**Page text:**
1. Problem Statement

The paper addresses the challenge of Multi-Task Domain Generalization (DG) for 3D point clouds. While recent architectures like Transformers and Mamba (State-Space Models) have advanced point cloud representation, they face significant limitations in real-world scenarios:

Single-Task/Single-Domain Bias: Most models are trained for specific tasks (e.g., reconstruction only) or specific domains, failing to generalize to unseen domains (e.g., different sensors, noise levels, or viewpoints) or handle multiple tasks simultaneously.
Transformer Limitations: Transformers capture global dependencies but suffer from quadratic computational complexity ( $O(N^2)$ ) and lack explicit structural ordering, making them inefficient and prone to structural drift.
Mamba Limitations: Mamba offers linear-time efficiency ( $O(N)$ ) but relies heavily on coordinate-driven serialization (e.g., Axis Scanning, Hilbert Curves). These methods are sensitive to viewpoint changes, occlusions, and missing regions. When the coordinate system shifts, the serialization order breaks the intrinsic topological and geometric hierarchy, causing unstable state propagation and degraded generalization.
The Core Gap: Existing In-Context Learning (ICL) methods (like DG-PIC) unify tasks but rely on Transformers. Replacing them with Mamba without addressing serialization leads to structural drift, where the sequence order no longer reflects the object's true geometry under domain shifts.

2. Methodology: Structure-Aware Domain Generalization (SADG)

The authors propose SADG, the first Mamba-based In-Context Learning framework designed to preserve structural hierarchy across domains and tasks. The framework consists of three core components:

A. Structure-Aware Serialization (SAS)

Instead of sorting tokens based on raw coordinates, SADG generates transformation-invariant sequences based on intrinsic geometric properties. It constructs a token graph and defines two spectral ordering strategies:

Centroid Distance Spectrum (CDS):
- Goal: Preserve global topology.
- Mechanism: Computes a global centroid and performs a Breadth-First Search (BFS) on a token graph where edge weights are based on spatial proximity.
- Implementation: To ensure GPU efficiency, the BFS is approximated using the Fiedler vector (the second smallest eigenvector of the graph Laplacian), which provides a smooth, topology-aware ordering without sequential queue operations.
Geodesic Curvature Spectrum (GCS):
- Goal: Capture local surface continuity and curvature.

**Extracted material:**
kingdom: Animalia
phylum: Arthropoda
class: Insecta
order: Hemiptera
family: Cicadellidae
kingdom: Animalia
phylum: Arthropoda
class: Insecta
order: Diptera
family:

...

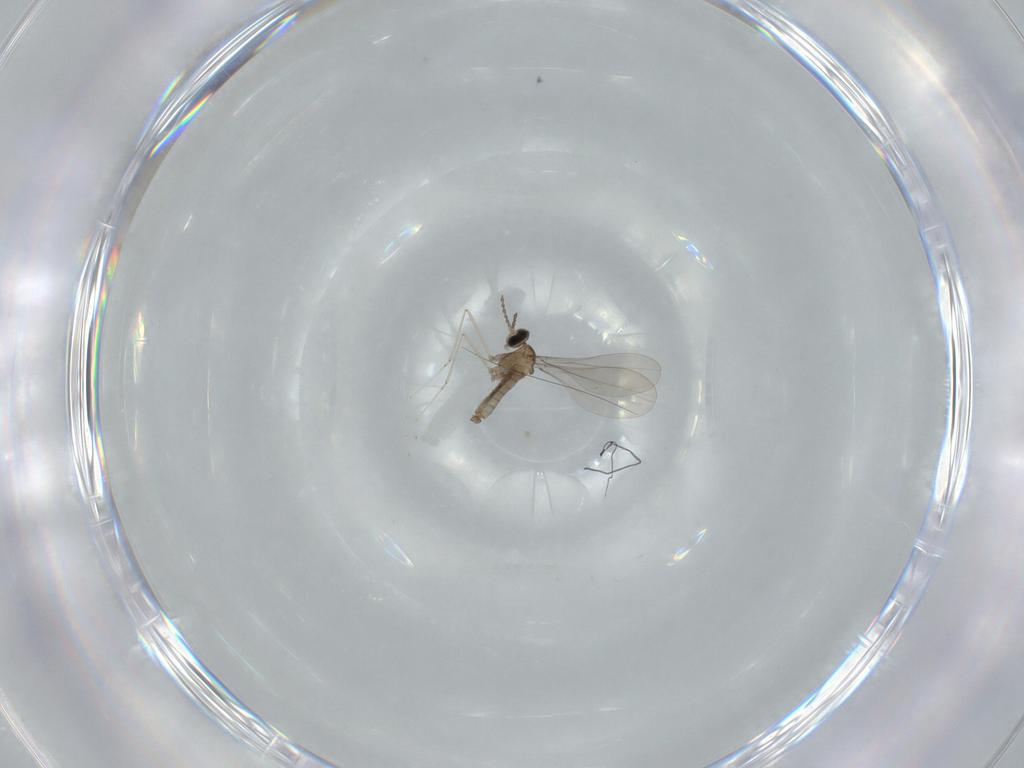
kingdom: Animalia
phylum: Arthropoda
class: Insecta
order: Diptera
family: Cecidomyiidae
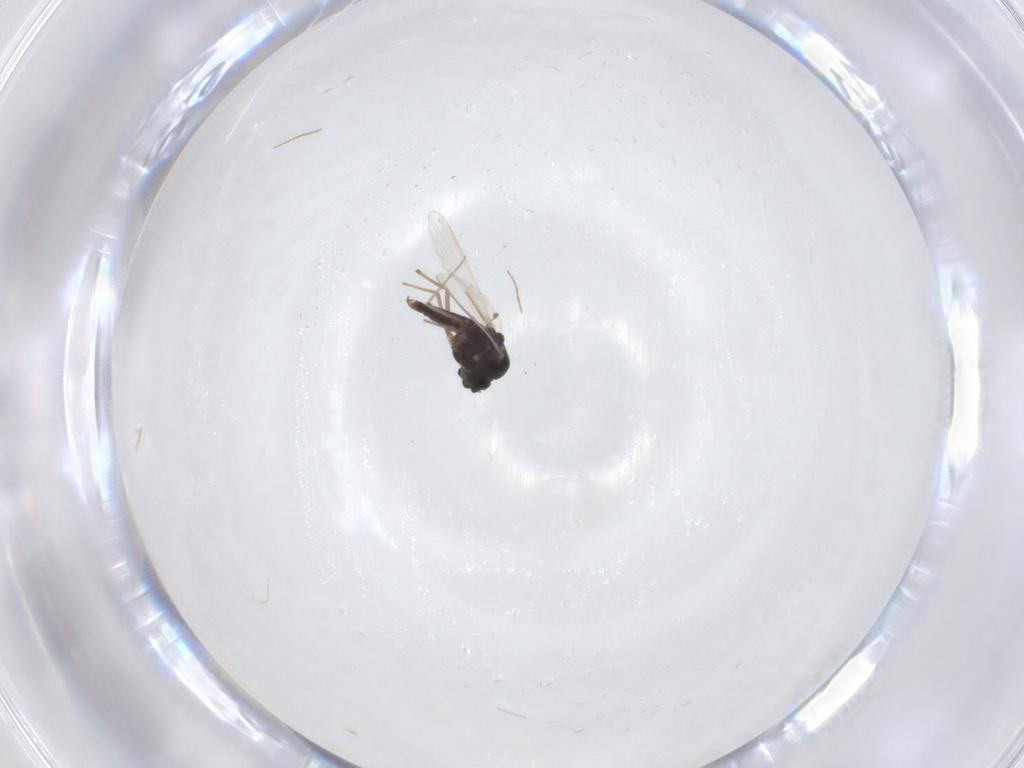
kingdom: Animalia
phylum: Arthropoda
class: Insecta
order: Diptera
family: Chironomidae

**Work instructions:** Copy the point cloud text between "Transformer Limitations: Transformers" and "and degraded generalization.", inclusive, renaming "serialization" to "sequencing" wherever it occurs. The entries come from a different source than the text.

**Expected answer:**
Transformer Limitations: Transformers capture global dependencies but suffer from quadratic computational complexity ( $O(N^2)$ ) and lack explicit structural ordering, making them inefficient and prone to structural drift.
Mamba Limitations: Mamba offers linear-time efficiency ( $O(N)$ ) but relies heavily on coordinate-driven sequencing (e.g., Axis Scanning, Hilbert Curves). These methods are sensitive to viewpoint changes, occlusions, and missing regions. When the coordinate system shifts, the sequencing order breaks the intrinsic topological and geometric hierarchy, causing unstable state propagation and degraded generalization.